Sesudah sukses di bisnis smartphone, Xiaomi memastikan akan melebarkan sayap ke industri kendaraan listrik. Tentu terdapat sejumlah potensi dan tantangan mengiringi ambisi Xiaomi itu. Apa saja?

Menurut pendiri dan CEO Xiaomi, Lei Jun, terjun ke mobil listrik adalah pilihan alami bagi Xiaomi. Sebab, pihaknya sejak awal tidak hanya membuat smartphone, tapi berbagai perangkat di ekosistem yang disebutnya artificial intelligence of things (AIoT).

Mobil yang rencananya diluncurkan dalam tiga tahun lagi itu menurut Lei akan dijual antara USD 15 ribu sampai USD 46 ribu. Jika dirupiahkan berarti antara Rp 219 juta sampai Rp 672 juta. Sedangkan tipenya adalah sedan dan SUV.

Namun meski besar potensinya, bukan hal mudah bagi pemain baru masuk industri mobil listrik. Xiaomi sudah ahli membuat smartphone, tapi tentu sangat beda caranya untuk membuat kendaraan listrik.

“Pasar kendaraan listrik butuh investasi jangka panjang dan kapabilitas yang berbeda. Kerumitan teknologinya, model bisnis dan jaringan suplai sangat berbeda,” kata Charlie Dai dari biro riset IDC. Belum lagi investasi di bidang baterai sampai layanan pasca penjualan.

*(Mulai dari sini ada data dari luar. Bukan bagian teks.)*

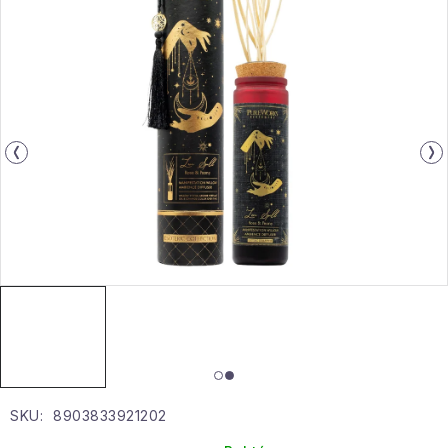
Gyűjtemény
Egészség és szépség
Sport és szabadban
Gyermekeknek
Sziasztok, hív a nyár.
Pohodából importálva - rendezés
Szezonális kategóriák
Fekete Péntek
SKU:
8903833921202
Karácsonyi esemény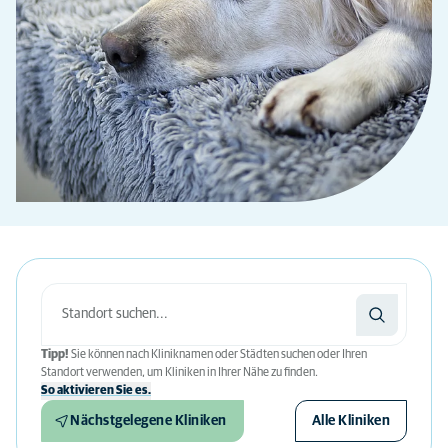
Tipp!
Sie können nach Kliniknamen oder Städten suchen oder Ihren
Standort verwenden, um Kliniken in Ihrer Nähe zu finden.
So aktivieren Sie es.
Nächstgelegene Kliniken
Alle Kliniken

“Untuk mobil, persyaratan teknologinya, terutama dalam soal keamanan, adalah jauh lebih tinggi daripada ponsel. Seluruh ekosistemnya memberikan investasi besar,” ucap Li Lianfeng, direktur riset IDC yang dikutip detikINET dari South China Morning Post, Rabu (14/4/2021).

Lei Jun sendiri sudah berjanji akan menggelontorkan investasi sekitar USD 10 miliar. Di sisi lain walau tak kecil tantangannya, pasar mobil listrik memang terbuka lebar buat para pemain baru termasuk Xiaomi.

“Jika dibandingkan dengan ponsel, ini adalah transisi yang sama seperti dari feature phone ke smartphone. Halangan masuk ke industri mobil listrik lebih rendah sekarang dengan kemajuan teknologi baterai. Penerimaan konsumen juga bukan rintangan besar,” cetus Li.